TASKS
a - In the leak detection guide, can you swap "utilities" for "water companies" and give the passage again, starting with "Water leak detection" and going on through "digging at random."?
b - Answer these questions from the leak detection guide:
(i) On average, what share of the water they supply do Italian water networks lose?
(ii) Which method is used to see buried pipelines, utility lines and voids?
(iii) What is each anomaly pinned on the map with?

PAGE EXCERPT
+ + +

Guida03 giugno 2026· 2 min

Water leak detection with thermography and drone: how it works and what it costs

How to pinpoint leaks in water networks using aerial thermography, georadar and correlators: method, typical costs, ROI and georeferenced outputs for utilities and municipalities.

Italian water networks lose, on average, over 40% of the water they supply; in some areas of the South the figure reaches 60-70%. ARERA and PNRR funding are pushing utilities toward one clear goal: reducing Non-Revenue Water (NRW). But to cut losses, you first have to find them — without digging at random.

How the diagnostics work

Leak detection doesn't rely on a single instrument, but on a combination of methods:

  • Aerial and ground thermography — leaking water alters the temperature of the soil and surfaces: the thermal camera "sees" it where the eye can't reach.
  • Correlators and geophones — ground-based acoustic analysis to confirm and pinpoint the break.
  • Georadar (GPR) — to "see" underground: buried pipelines, utility lines and voids.

Georeferenced detection: no wasted digging

Every anomaly is georeferenced and pinned on the map with an ID, coordinates and severity. Crews arrive at the exact spot of the leak: fewer labour hours, fewer vehicles, road reinstatements kept to a minimum.

+ + +

DATA SUPPLIED
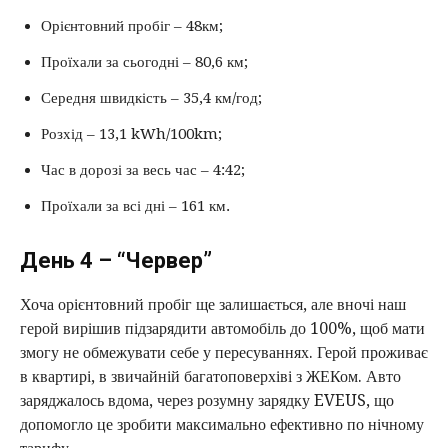
Орієнтовний пробіг – 48км;
Проїхали за сьогодні – 80,6 км;
Середня швидкість – 35,4 км/год;
Розхід – 13,1 kWh/100km;
Час в дорозі за весь час – 4:42;
Проїхали за всі дні – 161 км.
День 4 – “Червер”
Хоча орієнтовний пробіг ще залишається, але вночі наш
герой вирішив підзарядити автомобіль до 100%, щоб мати
змогу не обмежувати себе у пересуваннях. Герой проживає
в квартирі, в звичайній багатоповерхіві з ЖЕКом. Авто
заряджалось вдома, через розумну зарядку EVEUS, що
допомогло це зробити максимально ефективно по нічному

+ + +

ANSWERS TO EACH TASK
a -
Water leak detection with thermography and drone: how it works and what it costs

How to pinpoint leaks in water networks using aerial thermography, georadar and correlators: method, typical costs, ROI and georeferenced outputs for water companies and municipalities.

Italian water networks lose, on average, over 40% of the water they supply; in some areas of the South the figure reaches 60-70%. ARERA and PNRR funding are pushing water companies toward one clear goal: reducing Non-Revenue Water (NRW). But to cut losses, you first have to find them — without digging at random.

b -
(i) Over 40%.
(ii) Georadar (GPR).
(iii) An ID, coordinates and severity.